→ What you need to do: Your task is to copy every line of this material exactly.

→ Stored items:

>> start

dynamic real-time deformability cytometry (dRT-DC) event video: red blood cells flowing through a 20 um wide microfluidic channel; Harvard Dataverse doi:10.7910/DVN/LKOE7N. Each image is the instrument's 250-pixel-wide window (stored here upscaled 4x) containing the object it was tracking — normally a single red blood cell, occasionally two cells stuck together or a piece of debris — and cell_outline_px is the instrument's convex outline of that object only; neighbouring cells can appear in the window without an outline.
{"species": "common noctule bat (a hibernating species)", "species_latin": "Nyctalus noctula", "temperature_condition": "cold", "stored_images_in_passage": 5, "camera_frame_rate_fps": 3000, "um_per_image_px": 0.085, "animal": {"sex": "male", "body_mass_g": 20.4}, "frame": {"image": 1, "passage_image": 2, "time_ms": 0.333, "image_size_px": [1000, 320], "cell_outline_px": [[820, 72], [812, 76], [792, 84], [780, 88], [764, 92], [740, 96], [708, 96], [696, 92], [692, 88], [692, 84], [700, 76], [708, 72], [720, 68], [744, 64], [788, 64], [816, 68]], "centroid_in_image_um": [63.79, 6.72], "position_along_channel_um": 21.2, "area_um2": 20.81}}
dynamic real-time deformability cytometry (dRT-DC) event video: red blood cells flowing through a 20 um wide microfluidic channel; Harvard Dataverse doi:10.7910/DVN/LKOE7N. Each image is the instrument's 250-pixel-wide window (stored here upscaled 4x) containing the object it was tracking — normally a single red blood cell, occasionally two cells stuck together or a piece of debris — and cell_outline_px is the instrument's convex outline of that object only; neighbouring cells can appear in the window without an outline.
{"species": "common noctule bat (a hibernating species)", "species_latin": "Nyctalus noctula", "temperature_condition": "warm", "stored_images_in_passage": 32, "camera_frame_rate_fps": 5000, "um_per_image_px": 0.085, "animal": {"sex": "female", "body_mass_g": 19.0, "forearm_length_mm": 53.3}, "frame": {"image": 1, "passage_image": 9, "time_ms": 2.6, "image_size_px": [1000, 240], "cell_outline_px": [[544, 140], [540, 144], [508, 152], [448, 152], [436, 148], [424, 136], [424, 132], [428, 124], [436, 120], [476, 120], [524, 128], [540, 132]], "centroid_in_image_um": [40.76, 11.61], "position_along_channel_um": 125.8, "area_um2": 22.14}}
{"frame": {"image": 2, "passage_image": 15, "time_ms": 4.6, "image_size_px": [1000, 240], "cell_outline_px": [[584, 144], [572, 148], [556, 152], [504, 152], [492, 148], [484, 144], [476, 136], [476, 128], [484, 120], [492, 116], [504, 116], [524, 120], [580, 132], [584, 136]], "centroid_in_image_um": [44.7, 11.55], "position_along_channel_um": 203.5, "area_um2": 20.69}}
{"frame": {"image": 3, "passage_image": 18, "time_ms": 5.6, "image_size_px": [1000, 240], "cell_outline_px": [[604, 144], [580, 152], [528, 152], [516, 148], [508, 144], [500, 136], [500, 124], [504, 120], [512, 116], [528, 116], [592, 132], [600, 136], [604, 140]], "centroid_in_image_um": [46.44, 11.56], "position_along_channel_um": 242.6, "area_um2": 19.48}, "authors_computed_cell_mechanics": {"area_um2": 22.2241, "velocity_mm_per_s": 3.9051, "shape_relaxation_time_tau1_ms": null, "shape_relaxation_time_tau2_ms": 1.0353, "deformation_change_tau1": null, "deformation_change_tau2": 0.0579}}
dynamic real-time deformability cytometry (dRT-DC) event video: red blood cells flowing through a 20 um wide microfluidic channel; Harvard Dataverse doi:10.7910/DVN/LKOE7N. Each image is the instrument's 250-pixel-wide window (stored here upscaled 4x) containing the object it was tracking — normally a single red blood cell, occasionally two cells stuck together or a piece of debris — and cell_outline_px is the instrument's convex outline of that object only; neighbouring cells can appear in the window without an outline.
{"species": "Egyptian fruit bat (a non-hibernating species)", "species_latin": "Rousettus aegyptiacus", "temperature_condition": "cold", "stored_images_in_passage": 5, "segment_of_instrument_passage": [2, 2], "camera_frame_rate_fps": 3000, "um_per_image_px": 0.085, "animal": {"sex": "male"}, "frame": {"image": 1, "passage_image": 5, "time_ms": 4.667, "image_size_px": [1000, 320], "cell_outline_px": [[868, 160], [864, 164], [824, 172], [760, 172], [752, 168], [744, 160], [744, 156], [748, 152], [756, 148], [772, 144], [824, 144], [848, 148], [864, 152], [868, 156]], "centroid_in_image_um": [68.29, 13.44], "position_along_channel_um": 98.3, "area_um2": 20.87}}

>> end

→ Answer to this problem:
dynamic real-time deformability cytometry (dRT-DC) event video: red blood cells flowing through a 20 um wide microfluidic channel; Harvard Dataverse doi:10.7910/DVN/LKOE7N. Each image is the instrument's 250-pixel-wide window (stored here upscaled 4x) containing the object it was tracking — normally a single red blood cell, occasionally two cells stuck together or a piece of debris — and cell_outline_px is the instrument's convex outline of that object only; neighbouring cells can appear in the window without an outline.
{"species": "common noctule bat (a hibernating species)", "species_latin": "Nyctalus noctula", "temperature_condition": "cold", "stored_images_in_passage": 5, "camera_frame_rate_fps": 3000, "um_per_image_px": 0.085, "animal": {"sex": "male", "body_mass_g": 20.4}, "frame": {"image": 1, "passage_image": 2, "time_ms": 0.333, "image_size_px": [1000, 320], "cell_outline_px": [[820, 72], [812, 76], [792, 84], [780, 88], [764, 92], [740, 96], [708, 96], [696, 92], [692, 88], [692, 84], [700, 76], [708, 72], [720, 68], [744, 64], [788, 64], [816, 68]], "centroid_in_image_um": [63.79, 6.72], "position_along_channel_um": 21.2, "area_um2": 20.81}}
dynamic real-time deformability cytometry (dRT-DC) event video: red blood cells flowing through a 20 um wide microfluidic channel; Harvard Dataverse doi:10.7910/DVN/LKOE7N. Each image is the instrument's 250-pixel-wide window (stored here upscaled 4x) containing the object it was tracking — normally a single red blood cell, occasionally two cells stuck together or a piece of debris — and cell_outline_px is the instrument's convex outline of that object only; neighbouring cells can appear in the window without an outline.
{"species": "common noctule bat (a hibernating species)", "species_latin": "Nyctalus noctula", "temperature_condition": "warm", "stored_images_in_passage": 32, "camera_frame_rate_fps": 5000, "um_per_image_px": 0.085, "animal": {"sex": "female", "body_mass_g": 19.0, "forearm_length_mm": 53.3}, "frame": {"image": 1, "passage_image": 9, "time_ms": 2.6, "image_size_px": [1000, 240], "cell_outline_px": [[544, 140], [540, 144], [508, 152], [448, 152], [436, 148], [424, 136], [424, 132], [428, 124], [436, 120], [476, 120], [524, 128], [540, 132]], "centroid_in_image_um": [40.76, 11.61], "position_along_channel_um": 125.8, "area_um2": 22.14}}
{"frame": {"image": 2, "passage_image": 15, "time_ms": 4.6, "image_size_px": [1000, 240], "cell_outline_px": [[584, 144], [572, 148], [556, 152], [504, 152], [492, 148], [484, 144], [476, 136], [476, 128], [484, 120], [492, 116], [504, 116], [524, 120], [580, 132], [584, 136]], "centroid_in_image_um": [44.7, 11.55], "position_along_channel_um": 203.5, "area_um2": 20.69}}
{"frame": {"image": 3, "passage_image": 18, "time_ms": 5.6, "image_size_px": [1000, 240], "cell_outline_px": [[604, 144], [580, 152], [528, 152], [516, 148], [508, 144], [500, 136], [500, 124], [504, 120], [512, 116], [528, 116], [592, 132], [600, 136], [604, 140]], "centroid_in_image_um": [46.44, 11.56], "position_along_channel_um": 242.6, "area_um2": 19.48}, "authors_computed_cell_mechanics": {"area_um2": 22.2241, "velocity_mm_per_s": 3.9051, "shape_relaxation_time_tau1_ms": null, "shape_relaxation_time_tau2_ms": 1.0353, "deformation_change_tau1": null, "deformation_change_tau2": 0.0579}}
dynamic real-time deformability cytometry (dRT-DC) event video: red blood cells flowing through a 20 um wide microfluidic channel; Harvard Dataverse doi:10.7910/DVN/LKOE7N. Each image is the instrument's 250-pixel-wide window (stored here upscaled 4x) containing the object it was tracking — normally a single red blood cell, occasionally two cells stuck together or a piece of debris — and cell_outline_px is the instrument's convex outline of that object only; neighbouring cells can appear in the window without an outline.
{"species": "Egyptian fruit bat (a non-hibernating species)", "species_latin": "Rousettus aegyptiacus", "temperature_condition": "cold", "stored_images_in_passage": 5, "segment_of_instrument_passage": [2, 2], "camera_frame_rate_fps": 3000, "um_per_image_px": 0.085, "animal": {"sex": "male"}, "frame": {"image": 1, "passage_image": 5, "time_ms": 4.667, "image_size_px": [1000, 320], "cell_outline_px": [[868, 160], [864, 164], [824, 172], [760, 172], [752, 168], [744, 160], [744, 156], [748, 152], [756, 148], [772, 144], [824, 144], [848, 148], [864, 152], [868, 156]], "centroid_in_image_um": [68.29, 13.44], "position_along_channel_um": 98.3, "area_um2": 20.87}}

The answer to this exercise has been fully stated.